Zheng Xueyun, Deng Liulin, Baker Erin S, Ibrahim Yehia M, Petyuk Vladislav A, Smith Richard D
Biological Sciences Division, Pacific Northwest National Laboratory, 902 Battelle Boulevard, Richland, WA 99352, USA.
Chem Commun (Camb). 2017 Jul 11;53(56):7913-7916. doi: 10.1039/c7cc03321d.

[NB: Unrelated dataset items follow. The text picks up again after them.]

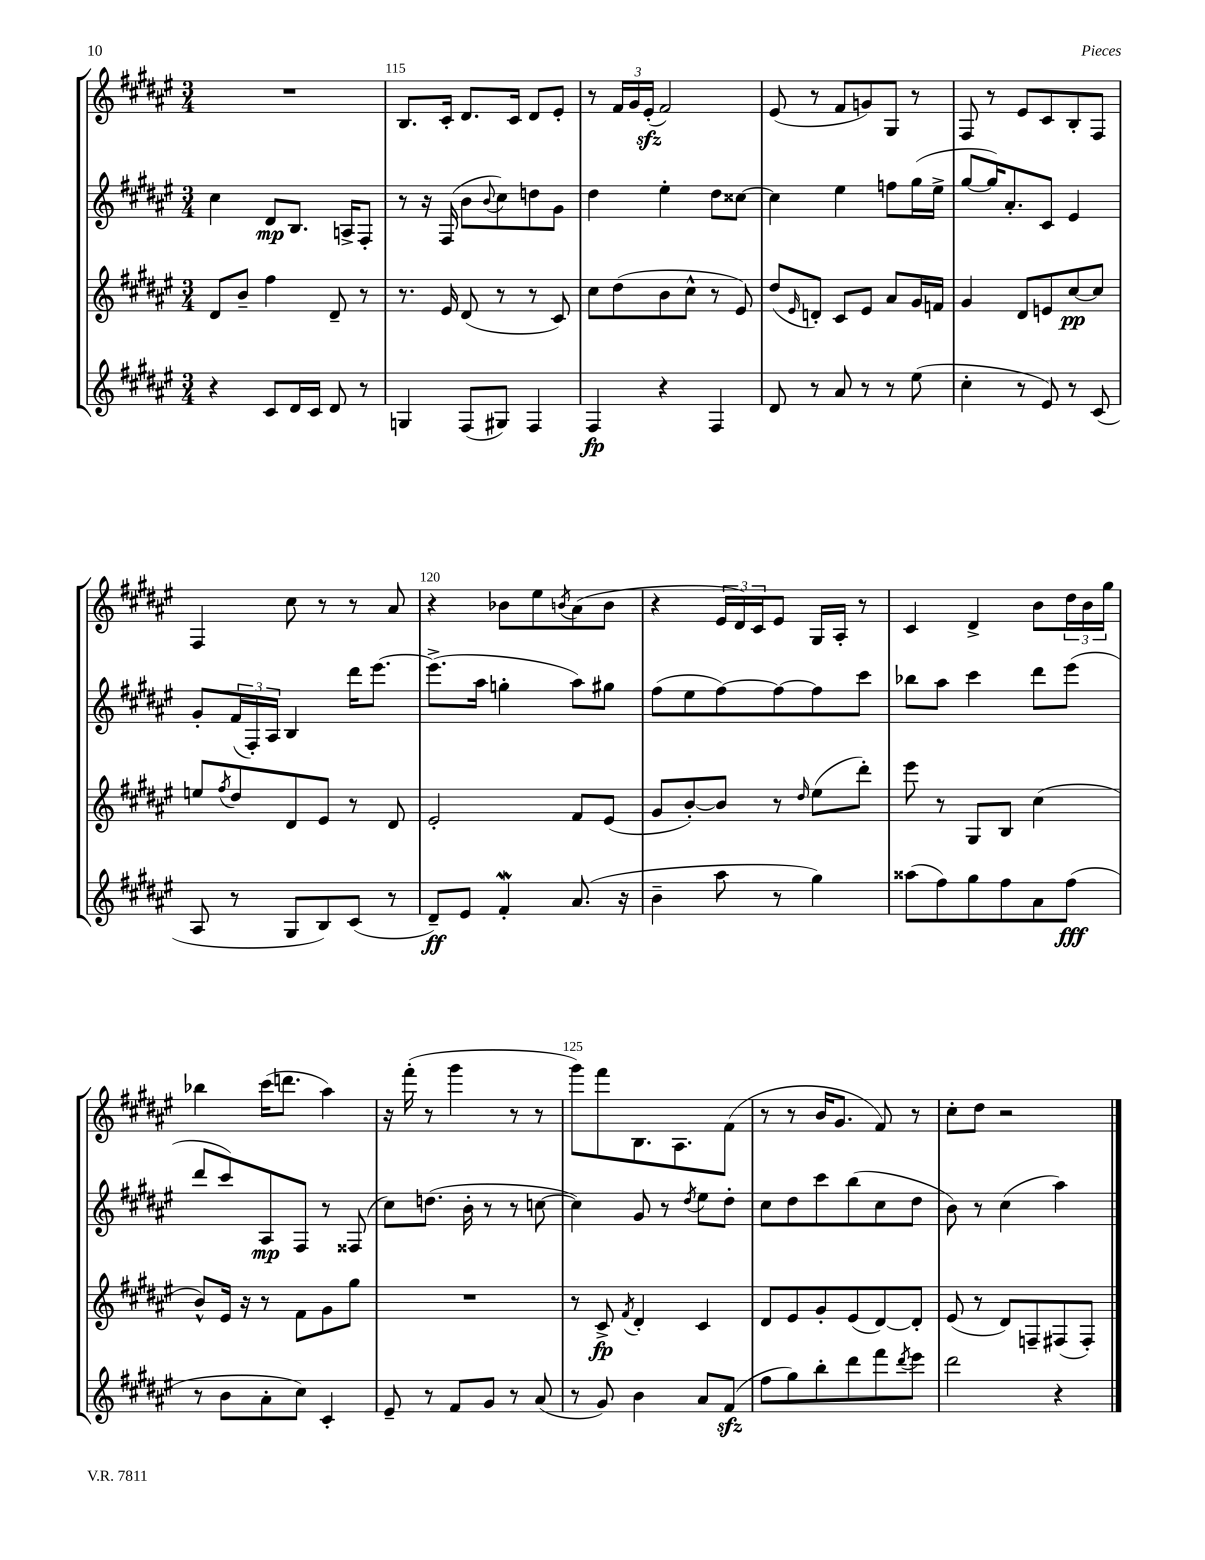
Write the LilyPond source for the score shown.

<<
\new StaffGroup <<
\new Staff = "s0" {
    \clef treble \key fis \major \numericTimeSignature \time 3/4
    R2. |
    b8. cis'16-. dis'8. cis'16 dis'8 eis'8-. |
    r8 \tuplet 3/2 { fis'16 gis'16 eis'16-.\sfz( } fis'2) |
    eis'8( r8 fis'8 g'8) gis8 r8 |
    fis8 r8 eis'8 cis'8 b8-. fis8 |
    fis4 cis''8 r8 r8 ais'8 |
    r4 bes'8 eis''8 \acciaccatura { b'8 } ais'8( b'8 |
    r4 \tuplet 3/2 { eis'16 dis'16) cis'16 } eis'8 gis16 ais16-. r8 |
    cis'4 dis'4-> b'8 \tuplet 3/2 { dis''16 b'16 gis''16 } |
    bes''4 cis'''16( d'''8. ais''4) |
    r16 fis'''16-.( r8 gis'''4 r8 r8 |
    gis'''8) fis'''8 b8. ais8. fis'8( |
    r8 r8 b'16 gis'8. fis'8) r8 |
    cis''8-. dis''8 r2 \bar "|." |
}
\new Staff = "s1" {
    \clef treble \key fis \major \numericTimeSignature \time 3/4
    cis''4 dis'8\mp b8. a16-> fis8-. |
    r8 r16 fis16( b'8 \appoggiatura { b'8 } cis''8) d''8 gis'8 |
    dis''4 eis''4-. dis''8 cisis''8~ |
    cisis''4 eis''4 f''8 gis''16( eis''16-> |
    gis''8~ gis''16) ais'8.-. cis'8 eis'4 |
    gis'8-. \tuplet 3/2 { fis'16( fis16-.) ais16 } b4 dis'''16 eis'''8.~ |
    eis'''8.->( ais''16 g''4-. ais''8) gis''8 |
    fis''8( eis''8 fis''8~) fis''8~ fis''8 cis'''8 |
    bes''8 ais''8 cis'''4 dis'''8 eis'''8( |
    dis'''8 cis'''8) ais8\mp fis8 r8 fisis8( |
    cis''8) d''8.( b'16-. r8 r8 c''8~ |
    c''4) gis'8 r8 \acciaccatura { dis''8 } eis''8 dis''8-. |
    cis''8 dis''8 cis'''8 b''8( cis''8 dis''8 |
    b'8) r8 cis''4( ais''4) \bar "|." |
}
\new Staff = "s2" {
    \clef treble \key fis \major \numericTimeSignature \time 3/4
    dis'8 b'8-- fis''4 dis'8-- r8 |
    r8. eis'16 dis'8( r8 r8 cis'8) |
    cis''8 dis''8( b'8 cis''8-^ r8 eis'8) |
    dis''8( \grace { eis'16 } d'8-.) cis'8 eis'8 ais'8 gis'16 f'16 |
    gis'4 dis'8 e'8 cis''8~\pp cis''8 |
    e''8 \acciaccatura { fis''8 } dis''8 dis'8 eis'8 r8 dis'8 |
    eis'2-. fis'8 eis'8( |
    gis'8 b'8~-.) b'8 r8 \grace { dis''16 } eis''8( dis'''8-.) |
    eis'''8 r8 gis8 b8 cis''4( |
    b'8-^) eis'16 r16 r8 fis'8 gis'8 gis''8 |
    R2. |
    r8 cis'8->\fp \acciaccatura { fis'8 } dis'4-. cis'4 |
    dis'8 eis'8 gis'8-. eis'8( dis'8~) dis'8-. |
    eis'8( r8 dis'8) f8-- fis8( fis8-.) \bar "|." |
}
\new Staff = "s3" {
    \clef treble \key fis \major \numericTimeSignature \time 3/4
    r4 cis'8 dis'16 cis'16 dis'8 r8 |
    g4 fis8( gis8) fis4 |
    fis4\fp r4 fis4 |
    dis'8 r8 ais'8 r8 r8 eis''8( |
    cis''4-. r8 eis'8) r8 cis'8( |
    ais8 r8 gis8 b8) cis'8( r8 |
    dis'8--\ff) eis'8 fis'4-.\mordent ais'8.( r16 |
    b'4-- ais''8 r8 gis''4) |
    aisis''8( fis''8) gis''8 fis''8 ais'8 fis''8\fff( |
    r8 b'8 ais'8-. cis''8) cis'4-. |
    eis'8-- r8 fis'8 gis'8 r8 ais'8( |
    r8 gis'8) b'4 ais'8 fis'8\sfz( |
    fis''8 gis''8) b''8-. dis'''8 fis'''8 \acciaccatura { dis'''8 } eis'''8 |
    dis'''2 r4 \bar "|." |
}
>>
>>
\layout { \context { \Score currentBarNumber = #114 \override BarNumber.break-visibility = ##(#f #t #t) barNumberVisibility = #(every-nth-bar-number-visible 5) } }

While α-linked amino acids in the l-form are exclusively utilized in mammalian protein building, β-linked and d-form amino acids also have important biological roles. Unfortunately, the structural elucidation and separation of these different amino acid types in peptides has been analytically challenging to date due to the numerous isomers present, limiting our knowledge about their existence and biological roles. Here, we utilized an ultrahigh resolution ion mobility spectrometry platform coupled with mass spectrometry (IMS-MS) to separate amyloid β (Aβ) peptides containing l-aspartic acid, d-aspartic acid, l-isoaspartic acid, and d-isoaspartic acid residues which span α- and β-linked amino acids in both d- and l-forms. The results illustrate how IMS-MS could be used to better understand age-related diseases or protein folding disorders resulting from amino acid modifications.

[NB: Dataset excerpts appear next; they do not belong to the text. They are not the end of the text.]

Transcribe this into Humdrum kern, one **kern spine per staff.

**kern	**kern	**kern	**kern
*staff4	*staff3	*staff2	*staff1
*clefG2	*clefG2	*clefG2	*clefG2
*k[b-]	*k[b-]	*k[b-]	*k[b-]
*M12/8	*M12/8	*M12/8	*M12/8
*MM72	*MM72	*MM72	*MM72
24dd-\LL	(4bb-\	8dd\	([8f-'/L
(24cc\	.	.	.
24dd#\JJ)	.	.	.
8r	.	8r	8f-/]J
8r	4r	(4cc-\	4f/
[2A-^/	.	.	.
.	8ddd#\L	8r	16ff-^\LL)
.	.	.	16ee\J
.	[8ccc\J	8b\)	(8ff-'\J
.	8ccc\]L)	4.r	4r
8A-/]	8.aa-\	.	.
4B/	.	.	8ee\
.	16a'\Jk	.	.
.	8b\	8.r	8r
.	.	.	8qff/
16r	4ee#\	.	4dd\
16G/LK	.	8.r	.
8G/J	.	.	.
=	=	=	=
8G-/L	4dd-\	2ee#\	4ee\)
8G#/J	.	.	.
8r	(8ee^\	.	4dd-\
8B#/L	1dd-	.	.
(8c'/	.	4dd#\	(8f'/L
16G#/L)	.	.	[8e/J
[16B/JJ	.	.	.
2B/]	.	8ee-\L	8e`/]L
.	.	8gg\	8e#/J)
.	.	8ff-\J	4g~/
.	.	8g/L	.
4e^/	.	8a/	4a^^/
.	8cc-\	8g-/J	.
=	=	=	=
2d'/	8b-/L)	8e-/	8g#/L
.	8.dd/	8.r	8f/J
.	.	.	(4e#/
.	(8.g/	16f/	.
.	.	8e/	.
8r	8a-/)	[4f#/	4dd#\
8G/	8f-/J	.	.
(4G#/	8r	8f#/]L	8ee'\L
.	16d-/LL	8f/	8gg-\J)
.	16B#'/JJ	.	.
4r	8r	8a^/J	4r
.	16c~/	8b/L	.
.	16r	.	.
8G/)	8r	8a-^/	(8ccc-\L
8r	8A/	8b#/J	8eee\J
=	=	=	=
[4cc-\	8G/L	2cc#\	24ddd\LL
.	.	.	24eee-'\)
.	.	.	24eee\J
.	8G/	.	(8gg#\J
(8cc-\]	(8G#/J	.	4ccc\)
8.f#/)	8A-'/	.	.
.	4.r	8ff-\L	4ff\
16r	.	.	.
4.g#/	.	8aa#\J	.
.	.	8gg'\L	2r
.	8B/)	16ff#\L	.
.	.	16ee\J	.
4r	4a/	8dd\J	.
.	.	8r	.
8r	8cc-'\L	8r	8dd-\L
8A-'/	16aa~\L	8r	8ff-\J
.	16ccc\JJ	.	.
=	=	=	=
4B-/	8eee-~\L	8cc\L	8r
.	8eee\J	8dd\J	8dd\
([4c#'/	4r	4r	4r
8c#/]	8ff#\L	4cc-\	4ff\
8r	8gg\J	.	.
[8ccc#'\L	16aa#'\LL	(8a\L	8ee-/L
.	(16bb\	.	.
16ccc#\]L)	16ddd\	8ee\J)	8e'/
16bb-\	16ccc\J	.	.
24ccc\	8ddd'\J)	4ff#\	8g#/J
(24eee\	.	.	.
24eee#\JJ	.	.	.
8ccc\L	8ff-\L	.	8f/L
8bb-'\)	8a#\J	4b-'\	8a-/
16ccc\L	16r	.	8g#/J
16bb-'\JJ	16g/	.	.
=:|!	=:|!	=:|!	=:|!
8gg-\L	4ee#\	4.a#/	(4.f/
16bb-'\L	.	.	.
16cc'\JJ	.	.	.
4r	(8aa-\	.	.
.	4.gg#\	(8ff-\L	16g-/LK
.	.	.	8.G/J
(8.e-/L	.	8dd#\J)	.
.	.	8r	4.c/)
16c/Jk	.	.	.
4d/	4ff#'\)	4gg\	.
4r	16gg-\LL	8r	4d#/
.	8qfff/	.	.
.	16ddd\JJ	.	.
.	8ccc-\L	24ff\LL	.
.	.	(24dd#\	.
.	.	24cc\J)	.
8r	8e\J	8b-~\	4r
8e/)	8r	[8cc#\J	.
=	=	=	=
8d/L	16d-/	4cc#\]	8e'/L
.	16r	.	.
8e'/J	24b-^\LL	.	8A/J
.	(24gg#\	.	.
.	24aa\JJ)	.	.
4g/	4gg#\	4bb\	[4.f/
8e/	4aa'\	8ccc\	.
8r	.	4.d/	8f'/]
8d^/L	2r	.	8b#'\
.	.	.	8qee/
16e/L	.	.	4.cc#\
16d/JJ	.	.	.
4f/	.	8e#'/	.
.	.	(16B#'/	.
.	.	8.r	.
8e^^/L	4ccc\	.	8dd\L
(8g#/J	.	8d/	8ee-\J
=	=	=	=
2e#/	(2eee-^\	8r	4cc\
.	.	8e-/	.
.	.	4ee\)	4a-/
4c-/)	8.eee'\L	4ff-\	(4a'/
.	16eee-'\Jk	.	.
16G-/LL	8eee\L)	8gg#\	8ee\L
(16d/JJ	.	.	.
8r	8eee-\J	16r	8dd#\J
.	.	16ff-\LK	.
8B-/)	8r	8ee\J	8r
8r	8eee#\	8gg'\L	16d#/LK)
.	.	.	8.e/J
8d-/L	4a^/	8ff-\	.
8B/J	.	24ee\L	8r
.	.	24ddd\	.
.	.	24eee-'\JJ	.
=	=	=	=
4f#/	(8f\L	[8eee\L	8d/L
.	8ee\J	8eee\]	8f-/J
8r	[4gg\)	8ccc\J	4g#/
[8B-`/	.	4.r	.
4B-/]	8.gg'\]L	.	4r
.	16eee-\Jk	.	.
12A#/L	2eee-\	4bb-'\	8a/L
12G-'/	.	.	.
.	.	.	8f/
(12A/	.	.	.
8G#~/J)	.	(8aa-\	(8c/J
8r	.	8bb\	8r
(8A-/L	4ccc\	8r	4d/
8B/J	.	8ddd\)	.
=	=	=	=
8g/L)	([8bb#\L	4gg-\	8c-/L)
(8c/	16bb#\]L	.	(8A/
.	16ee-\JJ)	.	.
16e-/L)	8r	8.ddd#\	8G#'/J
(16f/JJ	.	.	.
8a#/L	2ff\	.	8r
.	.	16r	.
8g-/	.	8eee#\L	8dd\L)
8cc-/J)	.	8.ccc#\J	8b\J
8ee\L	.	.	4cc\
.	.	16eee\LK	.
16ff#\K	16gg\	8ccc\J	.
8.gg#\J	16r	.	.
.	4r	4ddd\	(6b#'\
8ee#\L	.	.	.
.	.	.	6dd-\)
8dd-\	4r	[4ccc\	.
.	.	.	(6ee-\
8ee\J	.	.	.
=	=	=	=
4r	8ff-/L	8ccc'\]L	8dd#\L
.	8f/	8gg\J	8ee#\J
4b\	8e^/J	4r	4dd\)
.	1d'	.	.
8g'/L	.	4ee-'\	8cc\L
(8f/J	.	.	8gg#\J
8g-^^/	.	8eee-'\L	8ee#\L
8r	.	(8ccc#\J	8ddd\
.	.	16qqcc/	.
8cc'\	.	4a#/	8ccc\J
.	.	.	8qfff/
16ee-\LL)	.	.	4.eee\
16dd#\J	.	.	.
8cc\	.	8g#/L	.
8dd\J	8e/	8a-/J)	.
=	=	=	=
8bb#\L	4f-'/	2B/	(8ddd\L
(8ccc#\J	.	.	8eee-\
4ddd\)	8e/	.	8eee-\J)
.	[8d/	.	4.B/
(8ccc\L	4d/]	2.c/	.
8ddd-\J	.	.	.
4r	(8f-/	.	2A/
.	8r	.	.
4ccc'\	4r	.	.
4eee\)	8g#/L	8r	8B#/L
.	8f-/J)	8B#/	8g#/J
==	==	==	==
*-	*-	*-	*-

虽然L型α-连接氨基酸仅用于哺乳动物蛋白质的构建,但β-连接氨基酸和D型氨基酸也具有重要的生物学作用。不幸的是,由于存在众多异构体,迄今为止,肽中这些不同类型氨基酸的结构解析和分离在分析上具有挑战性,这限制了我们对它们的存在和生物学作用的了解。在这里,我们利用超高分辨率离子淌度光谱平台与质谱联用(IMS-MS)来分离含有L-天冬氨酸、D-天冬氨酸、L-异天冬氨酸和D-异天冬氨酸残基的淀粉样β(Aβ)肽,这些残基涵盖了D型和L型的α-连接和β-连接氨基酸。结果表明了IMS-MS如何可用于更好地理解由氨基酸修饰导致的与年龄相关的疾病或蛋白质折叠紊乱。